Eles não precisaram esperar muito: logo uma multidão de funcionários da administração chegou ao Templo das Águas e das Montanhas, assumindo o controle do local. O próprio guardião da vila de Nuvem Negra veio pessoalmente, expressando profunda gratidão aos integrantes do Pavilhão da Espada Branca. A partir de então, o desfecho de toda aquela situação foi entregue às autoridades, que possuíam maior experiência para lidar com tais assuntos. Quando tudo estivesse resolvido, recompensas seriam concedidas naturalmente.

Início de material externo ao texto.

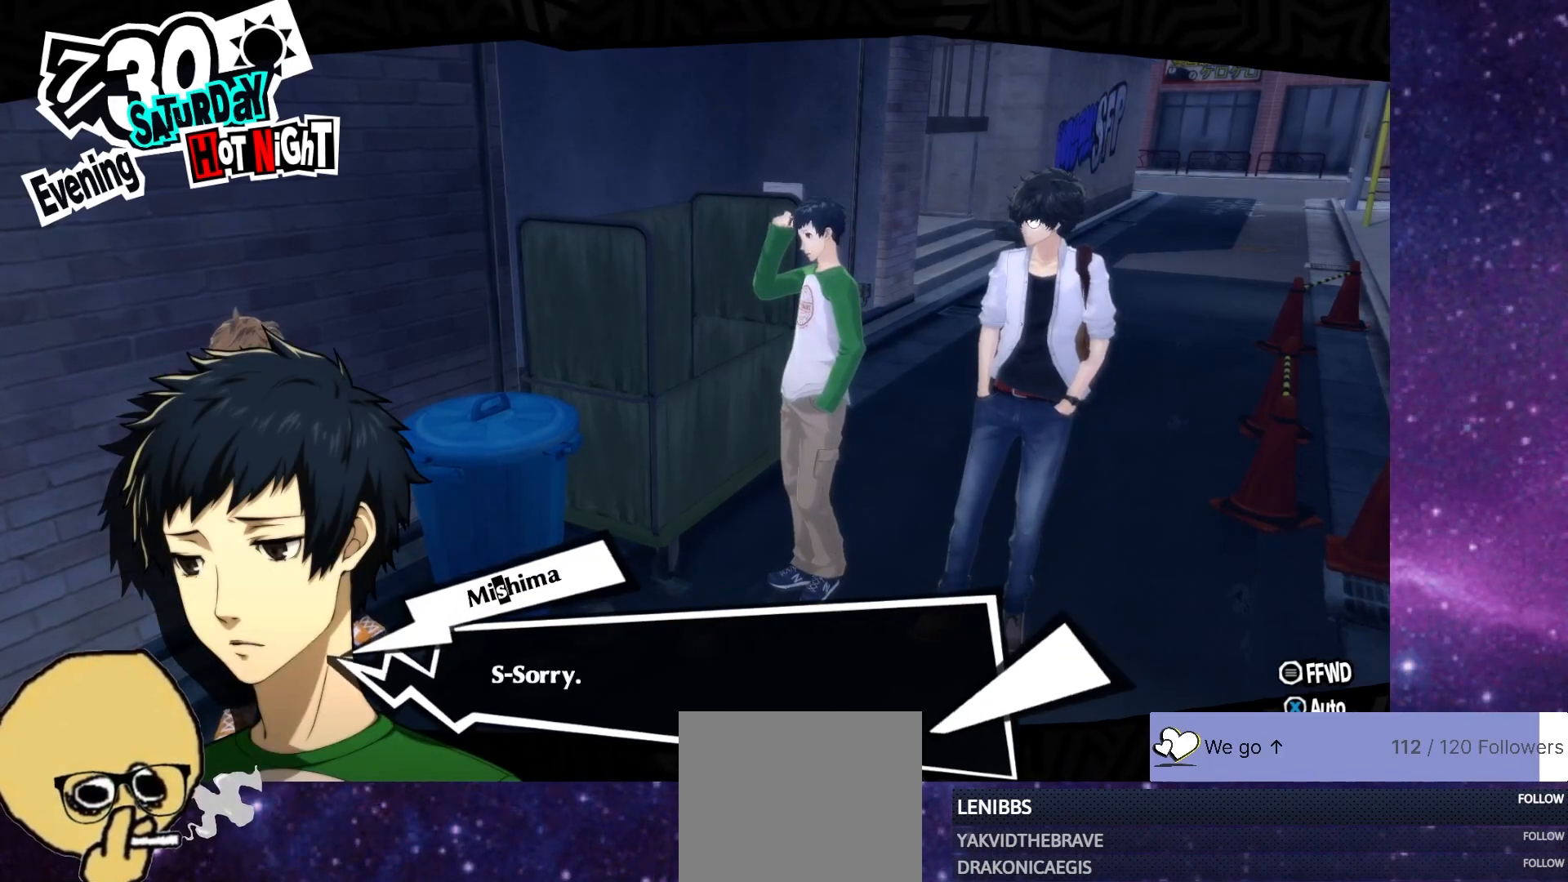
{"buttons": [], "left_stick": "center", "right_stick": "center", "events": [[100, "CROSS", "up"]]}
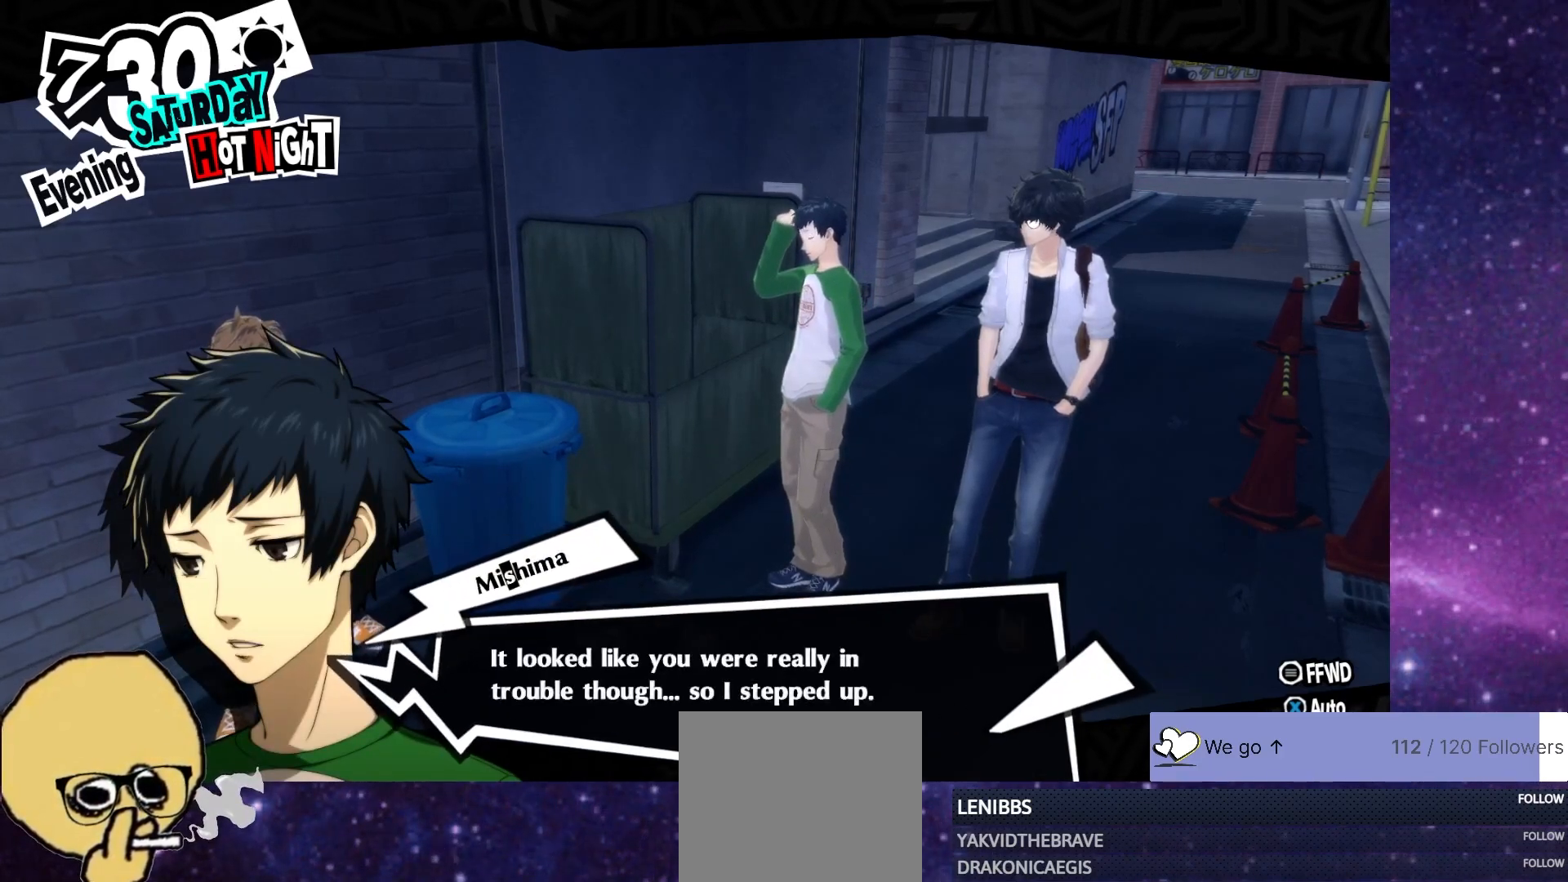
{"buttons": [], "left_stick": "center", "right_stick": "center", "events": []}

O governo de Da Qi proibia lutas privadas entre guerreiros, mas incentivava a punição dos perversos e a erradicação do mal. Se tivessem avisado as autoridades antes para investigar o Templo das Águas e das Montanhas, provavelmente enfrentariam inúmeras dificuldades. Mas agora, as autoridades não hesitariam em agir com mão de ferro. Intervir com força após o ocorrido era tarefa simples.

Aliás, o governo de Da Qi ainda devia uma recompensa a Zhou Qing. Contudo, ele não se preocupava com eventuais atrasos, entendendo que a burocracia tem seus próprios trâmites.

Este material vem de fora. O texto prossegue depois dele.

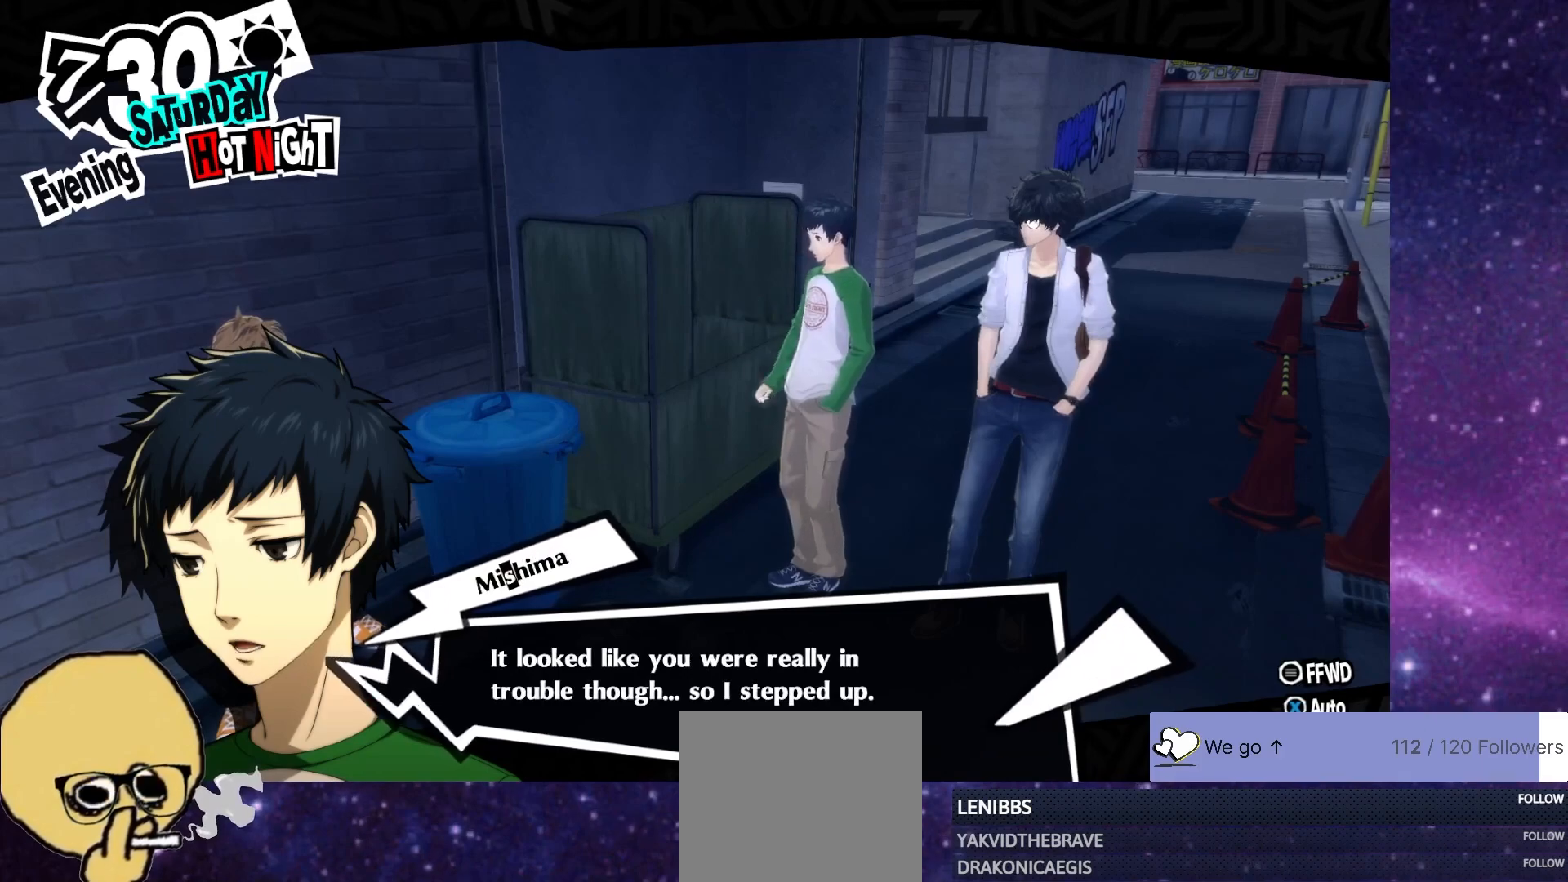
{"buttons": [], "left_stick": "center", "right_stick": "center", "events": []}
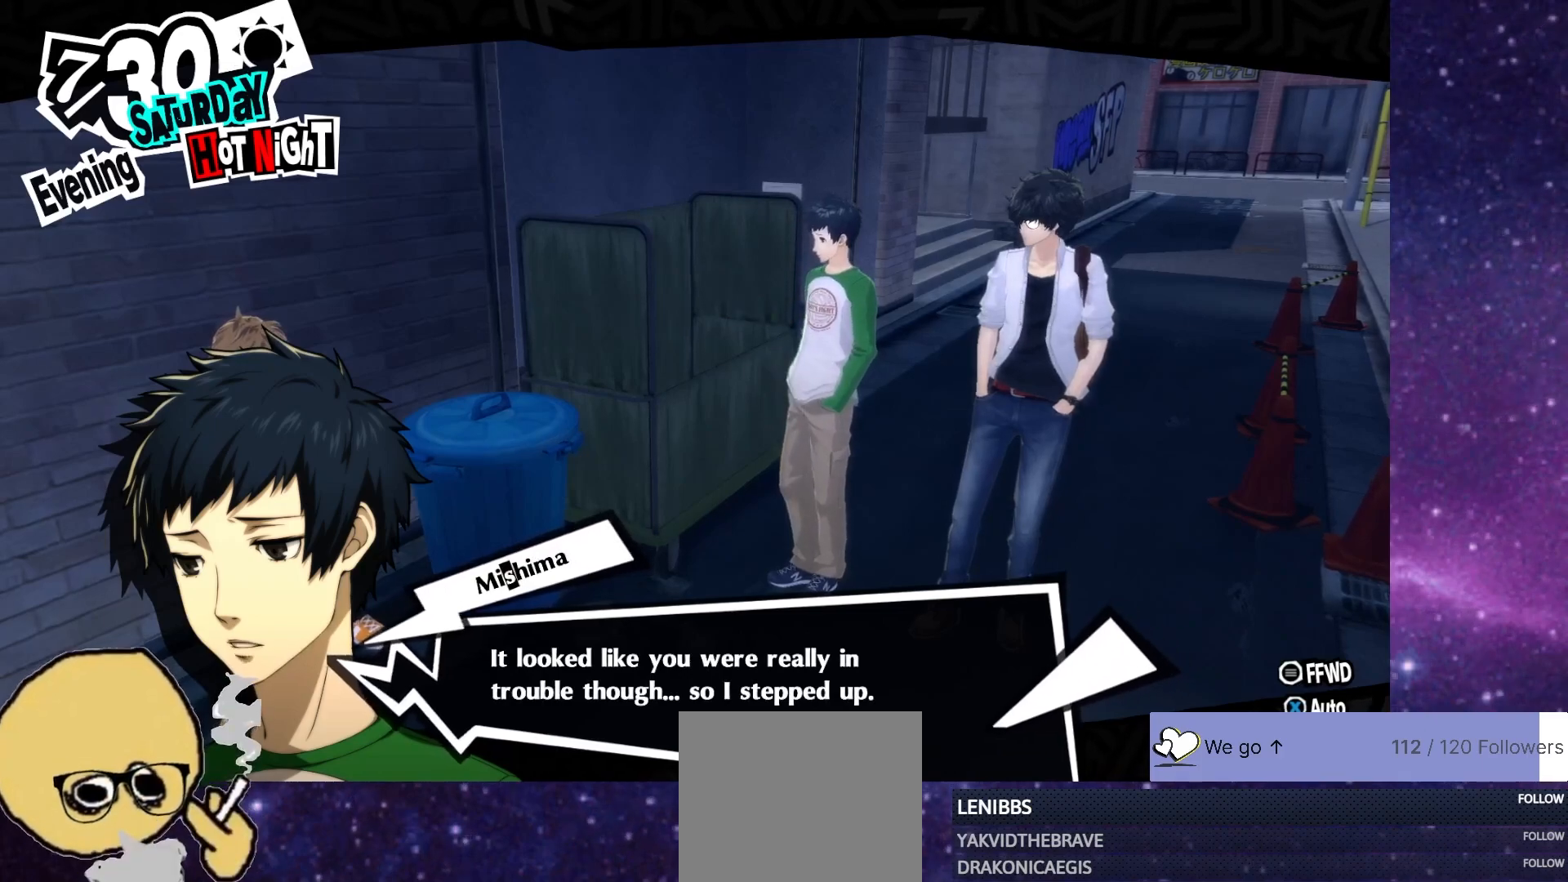
{"buttons": [], "left_stick": "center", "right_stick": "center", "events": []}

— Este mundo... há tantos malfeitores — comentou Zhou Qing, repentinamente, enquanto voltavam para casa.

Huang Shiren, os monges do templo...

Essas pessoas, em sua vida anterior, teriam sido executadas cem vezes sem piedade.

O Pavilhão da Espada Branca lhe mostrara a bondade e a beleza deste mundo; mas os eventos que enfrentava lhe revelavam também a maldade e a decadência que nele existiam.

Após um breve interrogatório com os monges sobreviventes, Zhou Qing e seus companheiros descobriram que todos eram falsos monges. Antes de chegarem à vila de Nuvem Negra, eram criminosos e bandidos, cada qual com várias vidas ceifadas em suas mãos. Bastava vestir a túnica de monge e marcar a cabeça com uma cicatriz, e então o bandido transformava-se num venerado sacerdote.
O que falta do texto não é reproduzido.